Di tengah ketatnya peraturan yang dijalankan sejak tim tiba di Bangkok pada 3-4 Januari, Lee/Wang dan Puavaranukroh/Taerattanachai bisa beradaptasi dengan baik hingga merebut tiga gelar juara. Viktor Axelsen (Denmark) dan Carolina Marin (Spanyol) Berjaya pada dua turnamen pertama, dan masuk final di pekan ketiga sebelum dikalahkan Antonsen dan Tai Tzu Ying.
Yang sangat terasa adalah mengatasi kebosanan. Pemain tidak hanya menyiapkan strategi di lapangan, tetapi juga strategi melawan kebosanan.
Di kubu Indonesia, hasil yang didapat Hendra/Ahsan meningkat dari setiap turnamen meski gagal membawa pulang gelar juara. Final pada Minggu didapat setelah tersisih di perempat final pada pekan pertama, lalu lolos hingga semifinal pada pekan berikutnya.
Greysia/Apriyani menjadi juara pada pekan pertama dan tampil cukup asih konsisten pada pekan kedua, meski akhirnya tersisih di semifinal.

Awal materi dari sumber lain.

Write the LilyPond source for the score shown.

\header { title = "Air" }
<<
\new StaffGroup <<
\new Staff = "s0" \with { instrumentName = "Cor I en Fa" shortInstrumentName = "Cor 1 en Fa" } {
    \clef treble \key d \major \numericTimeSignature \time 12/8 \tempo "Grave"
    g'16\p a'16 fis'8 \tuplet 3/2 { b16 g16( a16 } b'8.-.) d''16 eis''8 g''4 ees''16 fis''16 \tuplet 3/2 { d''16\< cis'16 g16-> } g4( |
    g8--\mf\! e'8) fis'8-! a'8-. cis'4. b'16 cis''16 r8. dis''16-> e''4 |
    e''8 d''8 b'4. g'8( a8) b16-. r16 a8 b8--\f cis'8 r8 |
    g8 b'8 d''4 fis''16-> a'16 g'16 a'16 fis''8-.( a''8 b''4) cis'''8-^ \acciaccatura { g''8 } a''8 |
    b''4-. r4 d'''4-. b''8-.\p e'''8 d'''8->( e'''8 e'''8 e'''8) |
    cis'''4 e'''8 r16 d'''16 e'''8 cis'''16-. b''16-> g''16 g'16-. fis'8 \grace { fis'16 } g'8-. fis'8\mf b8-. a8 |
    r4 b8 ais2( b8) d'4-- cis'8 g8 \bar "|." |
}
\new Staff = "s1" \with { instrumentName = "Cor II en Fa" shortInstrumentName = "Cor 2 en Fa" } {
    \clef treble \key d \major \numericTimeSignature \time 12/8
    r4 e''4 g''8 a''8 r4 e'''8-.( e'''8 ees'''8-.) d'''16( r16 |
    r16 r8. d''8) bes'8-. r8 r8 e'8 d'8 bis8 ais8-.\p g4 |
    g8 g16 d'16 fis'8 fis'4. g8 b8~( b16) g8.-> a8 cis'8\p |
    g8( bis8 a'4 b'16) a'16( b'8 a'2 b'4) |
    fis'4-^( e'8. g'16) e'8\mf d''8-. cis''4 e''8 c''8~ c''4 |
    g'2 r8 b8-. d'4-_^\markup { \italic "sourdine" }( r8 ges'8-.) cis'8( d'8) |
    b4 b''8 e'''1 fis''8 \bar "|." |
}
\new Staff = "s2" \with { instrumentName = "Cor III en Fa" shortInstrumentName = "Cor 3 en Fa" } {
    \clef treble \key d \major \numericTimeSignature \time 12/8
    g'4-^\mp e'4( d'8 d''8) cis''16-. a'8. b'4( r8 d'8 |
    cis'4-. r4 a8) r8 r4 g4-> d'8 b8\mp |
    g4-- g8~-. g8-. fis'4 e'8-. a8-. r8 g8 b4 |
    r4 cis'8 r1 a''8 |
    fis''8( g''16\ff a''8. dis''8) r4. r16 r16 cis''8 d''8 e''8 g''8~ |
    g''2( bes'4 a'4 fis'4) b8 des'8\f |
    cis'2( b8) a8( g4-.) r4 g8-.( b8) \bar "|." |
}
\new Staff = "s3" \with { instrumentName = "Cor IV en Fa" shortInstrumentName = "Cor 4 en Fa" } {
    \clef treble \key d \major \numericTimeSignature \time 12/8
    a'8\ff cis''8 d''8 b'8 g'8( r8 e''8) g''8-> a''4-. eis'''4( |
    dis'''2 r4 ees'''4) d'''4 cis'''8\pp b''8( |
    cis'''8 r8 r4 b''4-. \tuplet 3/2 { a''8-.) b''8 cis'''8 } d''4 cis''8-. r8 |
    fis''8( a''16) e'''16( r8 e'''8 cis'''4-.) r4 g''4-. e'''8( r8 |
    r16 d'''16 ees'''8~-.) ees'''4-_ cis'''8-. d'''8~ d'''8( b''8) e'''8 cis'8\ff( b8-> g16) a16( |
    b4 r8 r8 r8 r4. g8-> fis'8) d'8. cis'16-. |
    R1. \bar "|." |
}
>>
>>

Akan tetapi, mereka tampil antiklimaks pada laga penentuan penyisihan grup Final Tur Dunia BWF, hingga gagal ke semifinal.
Ganda campuran, Praveen Jordan/Melati Daeva Oktavianti dan Hafiz Faizal/Gloria Emanuelle Widjaja, kian menurun dari turnamen ke turnamen, demikian pula tunggal putra, Anthony Sinisuka Ginting.
“Sebetulnya tidak ada kendala yang berpengaruh pada pertandingan. Saya justru antusias karena sudah lama tak bertanding. Tantangannya harus bisa menciptakan kenyamanan sendiri, karena tidak bisa kemana-mana,” ujar Apriyani.
Di sela turnamen pada pekan kedua, pelatih ganda campuran Nova Widhianto dengan tegas menyatakan, vakumnya turnamen selama 10 bulan dan karantina selama turnamen tak dapat diterima sebagai alasan kegagalan pemainnya. “Semua pemain mengalami situasi sama. Evaluasi sementara, semua yang sudah kalah selama dua pekan turnamen, hasilnya mengecewakan. Tetapi, ini tetap menjadi tanggung jawab kami sebagai pelatih," kata Nova.